Another day, another spate of headlines about the growing mess at Tesla.
Last week, the electric carmaker announced that its head of engineering, Doug Field, was taking a leave of absence to “spend time with his family.”
That news came just a few days after the company announced dreadful first-quarter financial results. As usual, the company posted a huge loss (nearly $785 million) and the company’s CEO, Elon Musk, promised that Tesla will soon — really soon, and he means it this time — begin churning out Model 3 cars by the thousands.
But the media’s infatuation with Tesla is overshadowing a story that’s far more important than the number of electric cars, solar panels and batteries that Tesla may (or may not) be producing.
Two days before Tesla announced its first-quarter results, the Energy Information Administration reported that US production of both oil and natural gas are at record levels.
In February, oil output hit 10.2 million barrels per day and gas production hit 87.6 billion cubic feet per day. The fact that US oil and gas companies are producing such prodigious quantities of energy — and by doing so, are saving consumers billions of dollars per year — should be headline news.
As my colleague at the Manhattan Institute, Mark P. Mills, has noted, the shale revolution has turned the US into an energy superpower. The combination of horizontal drilling, hydraulic fracturing and other technologies, he says, has resulted in “the fastest and biggest addition to world energy supply that has ever occurred in history.”
How big is that addition? Over the past decade, merely the increase — I repeat, just the increase — in US oil and gas production is equal to seven times the total energy production of every wind turbine and solar project in the United States.
Climate-change activists like to claim that renewable energy can power the entire economy and that we should “do the math.” I couldn’t agree more — on the math part. In 2008, US oil production was about 5.2 million barrels per day. Today, it’s about 10.2 million barrels per day. In 2008, domestic gas production averaged about 55.1 billion cubic feet per day. Today, it’s about 87.6 billion cubic feet per day.
That’s an increase of about 32.5 billion cubic feet per day, which is equivalent to about 5.5 million barrels of oil per day. Thus, over the past decade, US oil and gas output has jumped by about 10.5 million barrels of oil equivalent per day.
Let’s compare that to domestic solar and wind production which, since 2008, has increased by 4,800 percent and 450 percent, respectively. While those percentage increases are impressive, the total energy produced from those sources remains small when compared to oil and gas.
In 2017, according to the Energy Information Administration, US solar production totaled about 77 terawatt-hours and wind production totaled about 254 terawatt-hours, for a combined total of 331 terawatt-hours. That’s the equivalent of about 1.5 million barrels of oil per day.
Simple division (10.5 divided by 1.5) shows that since 2008, the increase in energy production from oil and gas is equal to seven times the energy output of all domestic solar and wind.
This surge in hydrocarbon production has resulted in huge benefits to the US economy.
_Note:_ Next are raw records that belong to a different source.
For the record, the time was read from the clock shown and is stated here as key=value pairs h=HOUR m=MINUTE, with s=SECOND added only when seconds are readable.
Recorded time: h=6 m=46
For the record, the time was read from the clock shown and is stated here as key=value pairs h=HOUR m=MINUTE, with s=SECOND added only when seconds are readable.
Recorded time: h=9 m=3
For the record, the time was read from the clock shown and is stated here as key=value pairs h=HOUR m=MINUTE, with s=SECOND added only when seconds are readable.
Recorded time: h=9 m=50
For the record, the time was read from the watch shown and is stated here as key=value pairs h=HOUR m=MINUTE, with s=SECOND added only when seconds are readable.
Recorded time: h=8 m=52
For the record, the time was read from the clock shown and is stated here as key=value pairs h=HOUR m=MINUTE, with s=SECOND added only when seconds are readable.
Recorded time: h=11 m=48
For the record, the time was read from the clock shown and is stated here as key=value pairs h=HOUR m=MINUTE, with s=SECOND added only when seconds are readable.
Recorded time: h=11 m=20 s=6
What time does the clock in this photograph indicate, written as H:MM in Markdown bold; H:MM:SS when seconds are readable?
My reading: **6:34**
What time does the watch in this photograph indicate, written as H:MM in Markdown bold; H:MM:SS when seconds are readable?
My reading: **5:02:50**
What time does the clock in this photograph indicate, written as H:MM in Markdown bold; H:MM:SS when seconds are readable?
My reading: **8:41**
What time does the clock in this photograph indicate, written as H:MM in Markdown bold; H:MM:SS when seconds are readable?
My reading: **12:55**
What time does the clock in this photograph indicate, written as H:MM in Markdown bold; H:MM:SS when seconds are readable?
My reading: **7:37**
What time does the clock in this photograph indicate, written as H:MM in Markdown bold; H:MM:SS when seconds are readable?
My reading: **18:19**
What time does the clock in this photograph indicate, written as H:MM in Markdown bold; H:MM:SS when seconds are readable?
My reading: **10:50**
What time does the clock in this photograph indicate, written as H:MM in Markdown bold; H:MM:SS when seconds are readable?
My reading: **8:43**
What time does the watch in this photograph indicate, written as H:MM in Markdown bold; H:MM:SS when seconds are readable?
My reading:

Over the past half-decade, foreign and domestic companies have invested about $160 billion in new chemical-manufacturing facilities in the United States. A 2016 study by IHS found that lower natural-gas prices have created about 1.4 million jobs and increased disposable income by about $156 billion.
Those real-world gains are being lost amid the neverending hype over Tesla and Musk, who during the May 2 briefing referred to a “solar-battery-powered mega charger” and claimed that Tesla drivers can “have sort of like a mind meld with the car.”
The punchline here is obvious: chatter about mega chargers and mind melds captivates the masses. But the most consequential energy story in America isn’t happening at Tesla, or other “green” energy companies. It’s happening in the oil and gas business.

Robert Bryce is a senior fellow at the Manhattan Institute.